:: What the task requires ::
When you write out the listing, keep each word exactly as it stands but include none of its images.

:: Data segment ::
== Segment start ==
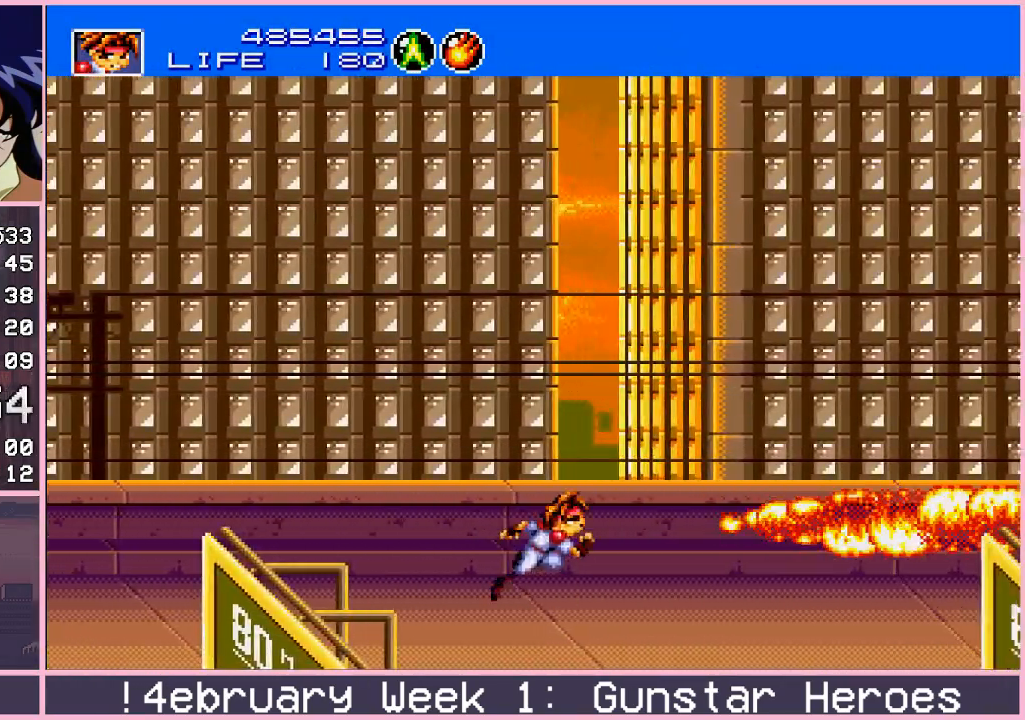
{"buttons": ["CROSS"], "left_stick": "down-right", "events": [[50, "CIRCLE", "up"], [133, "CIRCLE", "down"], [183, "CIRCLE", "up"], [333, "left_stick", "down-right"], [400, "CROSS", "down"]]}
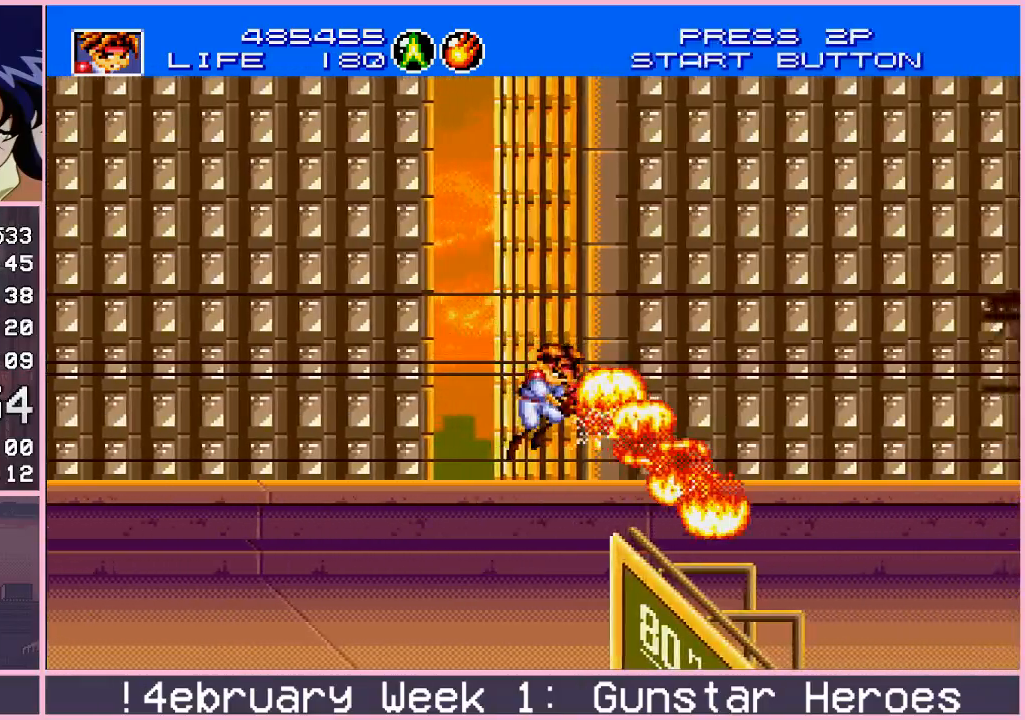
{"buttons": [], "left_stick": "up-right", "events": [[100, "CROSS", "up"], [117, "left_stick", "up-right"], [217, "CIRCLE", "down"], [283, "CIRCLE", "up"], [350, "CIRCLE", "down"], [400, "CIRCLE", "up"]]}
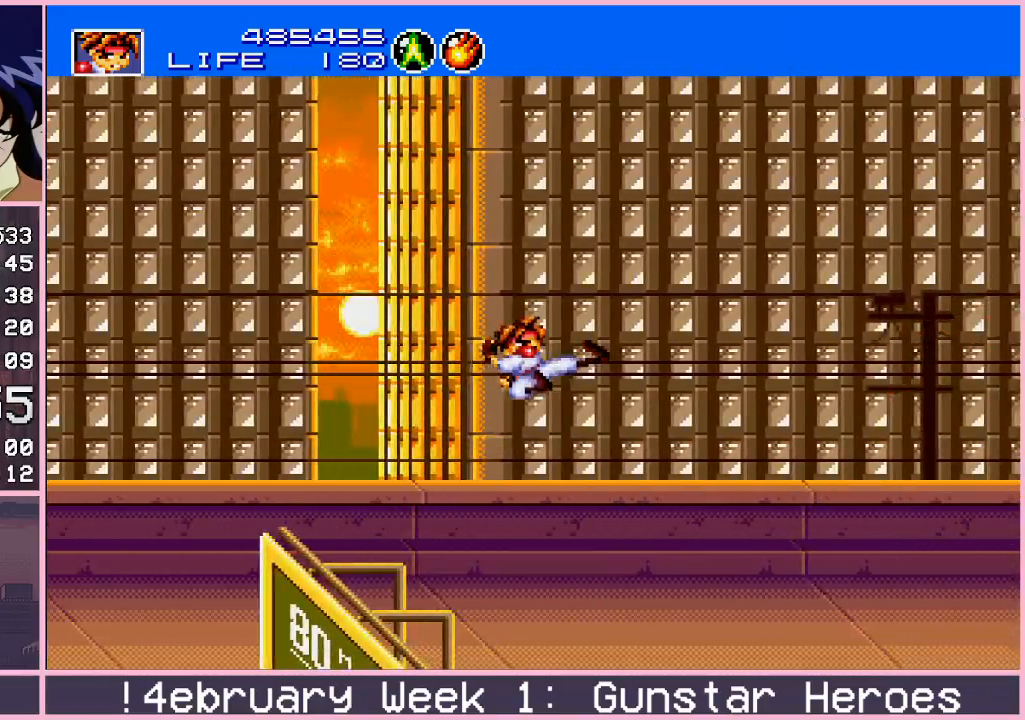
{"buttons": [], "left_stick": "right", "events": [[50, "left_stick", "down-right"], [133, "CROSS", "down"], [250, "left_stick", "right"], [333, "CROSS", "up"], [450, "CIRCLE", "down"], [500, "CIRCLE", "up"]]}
== Segment end ==
:: Your response ::
{"buttons": ["CROSS"], "left_stick": "down-right", "events": [[50, "CIRCLE", "up"], [133, "CIRCLE", "down"], [183, "CIRCLE", "up"], [333, "left_stick", "down-right"], [400, "CROSS", "down"]]}
{"buttons": [], "left_stick": "up-right", "events": [[100, "CROSS", "up"], [117, "left_stick", "up-right"], [217, "CIRCLE", "down"], [283, "CIRCLE", "up"], [350, "CIRCLE", "down"], [400, "CIRCLE", "up"]]}
{"buttons": [], "left_stick": "right", "events": [[50, "left_stick", "down-right"], [133, "CROSS", "down"], [250, "left_stick", "right"], [333, "CROSS", "up"], [450, "CIRCLE", "down"], [500, "CIRCLE", "up"]]}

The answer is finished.